### Work instructions
The pictures stay out; all of the data is to be printed exactly.

### Input for this task
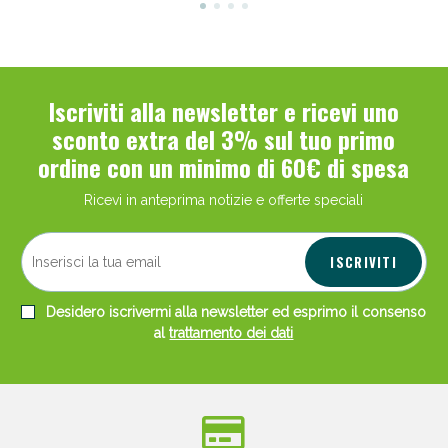
Iscriviti alla newsletter e ricevi uno
sconto extra del 3% sul tuo primo
ordine con un minimo di 60€ di spesa
Ricevi in anteprima notizie e offerte speciali
ISCRIVITI
Desidero iscrivermi alla newsletter ed esprimo il consenso
al
trattamento dei dati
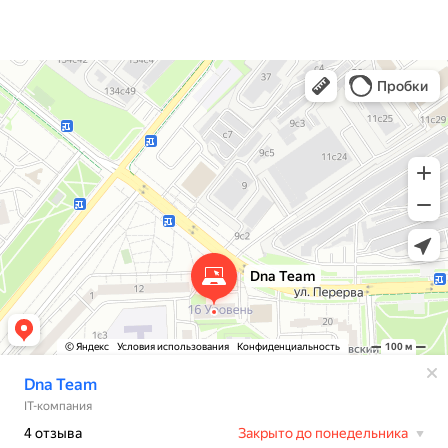
Dna Team
IT-компания в Москве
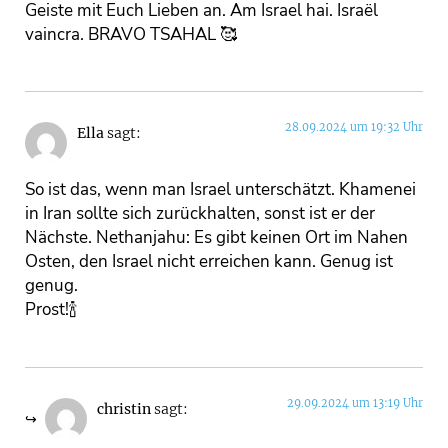
Geiste mit Euch Lieben an. Am Israel hai. Israël
vaincra. BRAVO TSAHAL 🥰
28.09.2024 um 19:32 Uhr
Ella
sagt:
So ist das, wenn man Israel unterschätzt. Khamenei
in Iran sollte sich zurückhalten, sonst ist er der
Nächste. Nethanjahu: Es gibt keinen Ort im Nahen
Osten, den Israel nicht erreichen kann. Genug ist
genug.
Prost!🍾
29.09.2024 um 13:19 Uhr
christin
sagt:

### Solution to the exercise
Iscriviti alla newsletter e ricevi uno
sconto extra del 3% sul tuo primo
ordine con un minimo di 60€ di spesa
Ricevi in anteprima notizie e offerte speciali
ISCRIVITI
Desidero iscrivermi alla newsletter ed esprimo il consenso
al
trattamento dei dati
Dna Team
IT-компания в Москве
Geiste mit Euch Lieben an. Am Israel hai. Israël
vaincra. BRAVO TSAHAL 🥰
28.09.2024 um 19:32 Uhr
Ella
sagt:
So ist das, wenn man Israel unterschätzt. Khamenei
in Iran sollte sich zurückhalten, sonst ist er der
Nächste. Nethanjahu: Es gibt keinen Ort im Nahen
Osten, den Israel nicht erreichen kann. Genug ist
genug.
Prost!🍾
29.09.2024 um 13:19 Uhr
christin
sagt:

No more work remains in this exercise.